Well, he is a math wizard*, so I could see him figuring out a few clever shortcuts. But there's only so much you can do. It could offload rarely-updated parts of history off to the hard drive, so long histories would work in theory, but they'd be even slower than they are now.
*Arithmancer, technically.
Actually, there is a lot you can do, but it's all a matter of how much data you are willing to sacrifice, and how clever you can be.
Compare a .bmp to a .jpg to a .png.
All of these are image formats, and bitmaps just the raw data represented exactly and faithfully. Jpgs, meanwhile, are willing to lose a decent amount of data in exchange for cutting the amount of actual data that needs to be stored before you can extrapolate out the data you want.

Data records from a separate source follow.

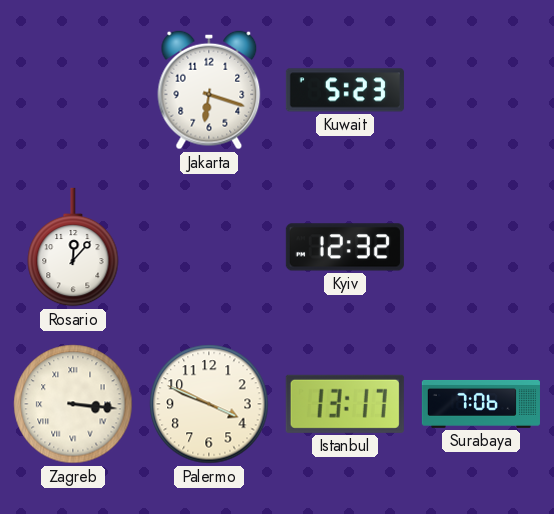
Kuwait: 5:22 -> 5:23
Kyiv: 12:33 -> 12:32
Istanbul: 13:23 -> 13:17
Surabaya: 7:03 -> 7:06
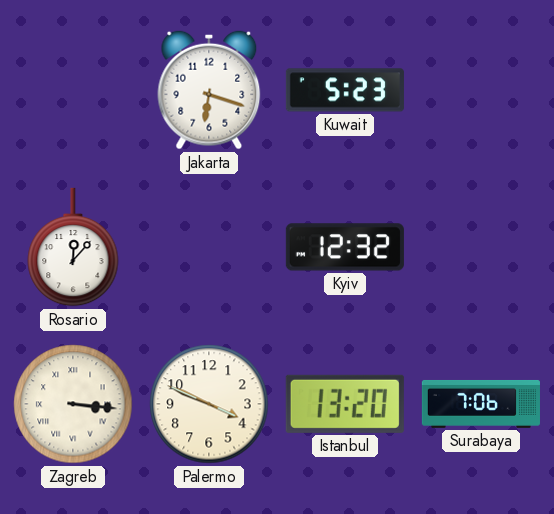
Istanbul: 13:17 -> 13:20
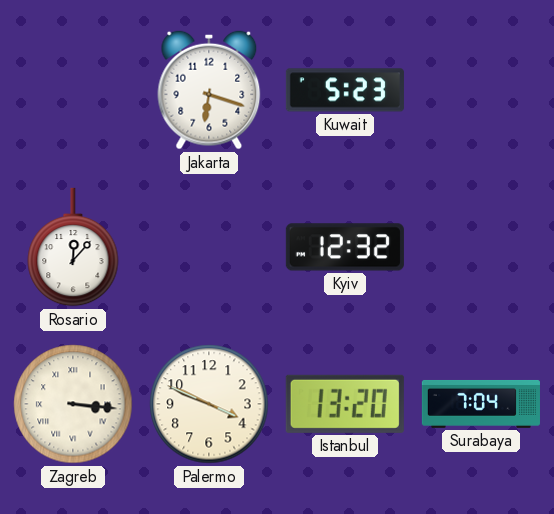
Surabaya: 7:06 -> 7:04
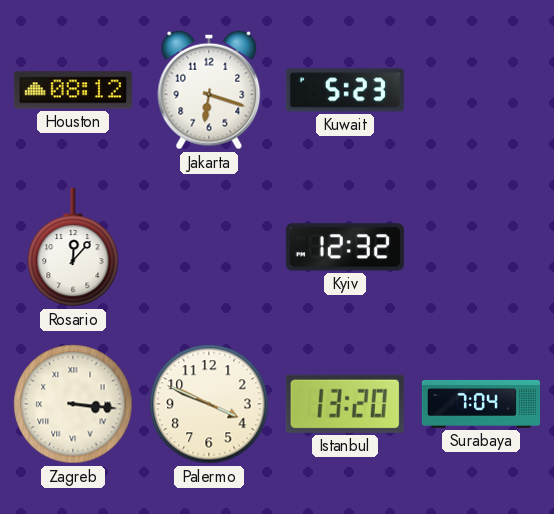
Houston: none -> 08:12
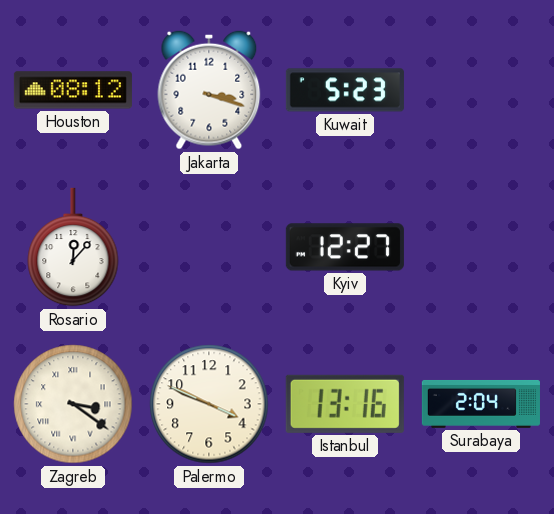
Jakarta: 6:18 -> 3:18
Kyiv: 12:32 -> 12:27
Zagreb: 3:16 -> 3:21
Istanbul: 13:20 -> 13:16
Surabaya: 7:04 -> 2:04
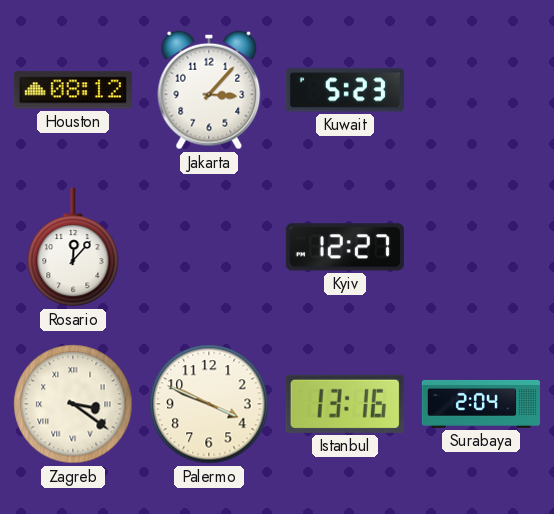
Jakarta: 3:18 -> 3:07
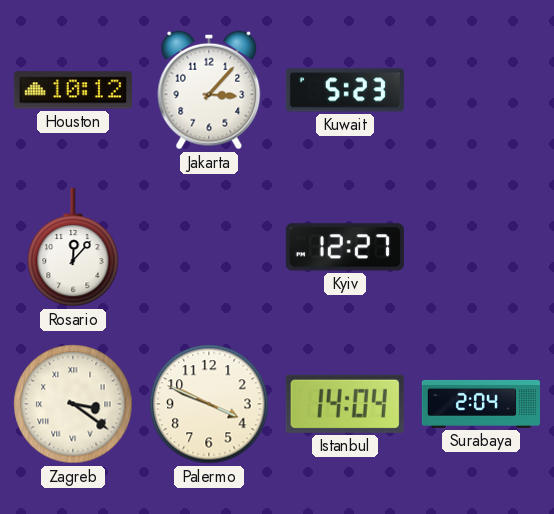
Houston: 08:12 -> 10:12
Istanbul: 13:16 -> 14:04
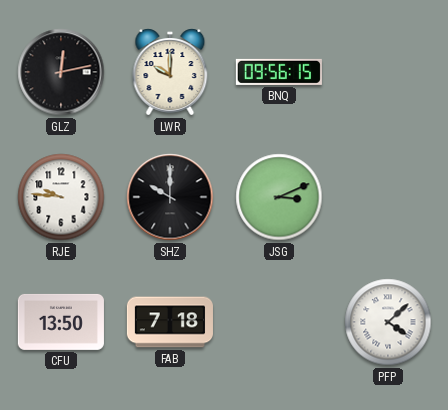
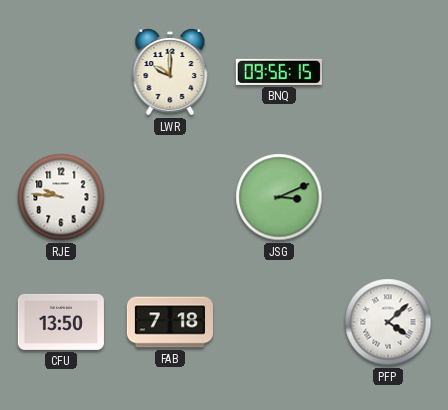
GLZ: 12:13 -> none
SHZ: 10:00 -> none
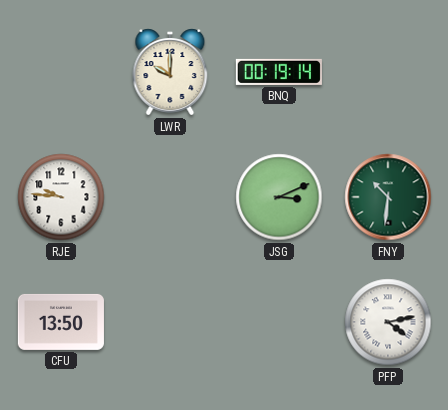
BNQ: 09:56 -> 00:19
FNY: none -> 10:31
FAB: 7:18 -> none
PFP: 4:08 -> 4:13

You lose some resolution, but you can get much more image in the same amount of space. A png, however, is even more clever, and manages to be lossless with its data at the same time that it expands on the functionality of the original format.
PNGs only came about because many people spent a very long time thinking about how to refine the art of storing art, however.

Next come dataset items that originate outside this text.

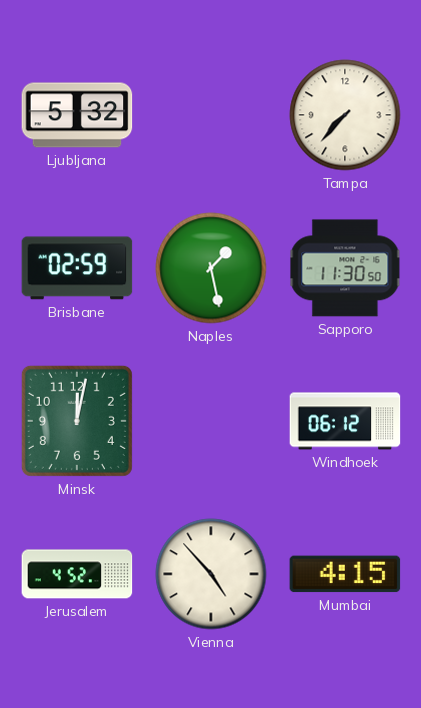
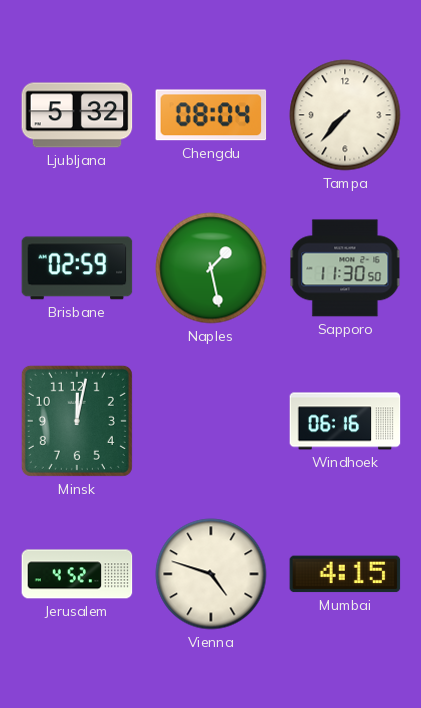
Chengdu: none -> 08:04
Windhoek: 06:12 -> 06:16
Vienna: 4:53 -> 4:48
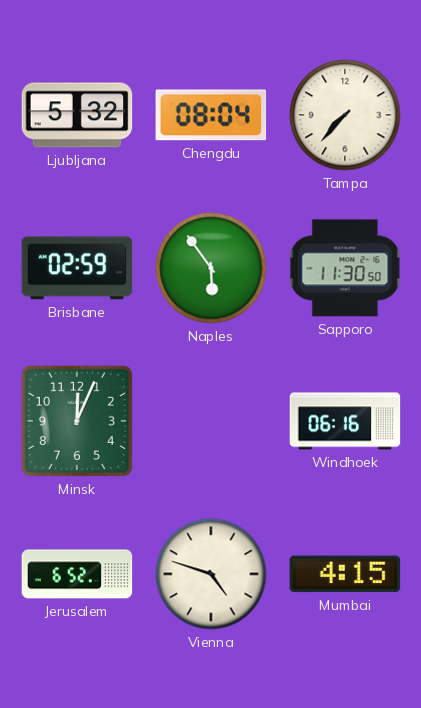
Naples: 1:28 -> 5:54
Minsk: 12:02 -> 12:04
Jerusalem: 4:52 -> 6:52
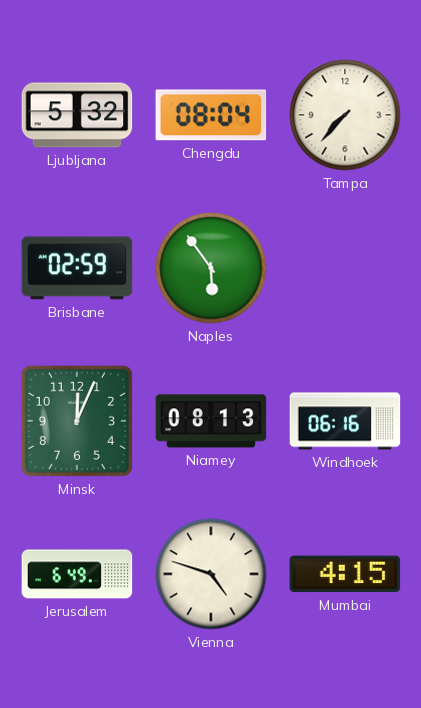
Sapporo: 11:30 -> none
Niamey: none -> 08:13
Jerusalem: 6:52 -> 6:49
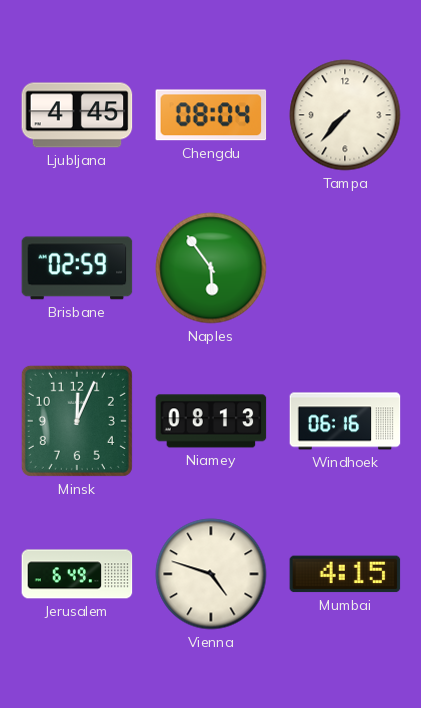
Ljubljana: 5:32 -> 4:45
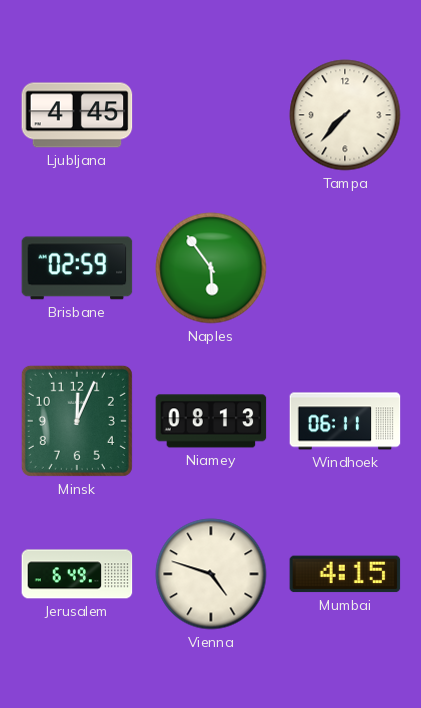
Chengdu: 08:04 -> none
Windhoek: 06:16 -> 06:11
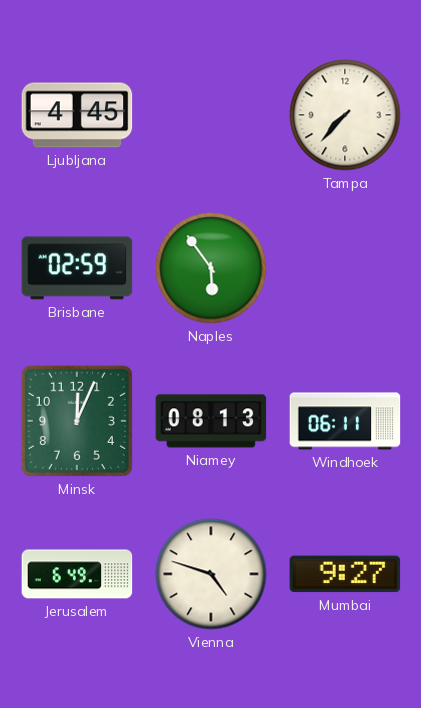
Mumbai: 4:15 -> 9:27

If I were to give you a word problem to solve where I told you a train was traveling a 240 mile journey at 60 miles per hour, you would simply divide 240 by 60 and get the answer. If a typical game is told to do the same thing, however, it would start a minute-by-minute pushing of a train object along the grid until it hit its destination, and return the value of how many iterations it had to push.
It's a matter of how you look at the math problem from the first place.
The trick is to find ways to properly abstract your math problems into a higher level of math that the computer can still run.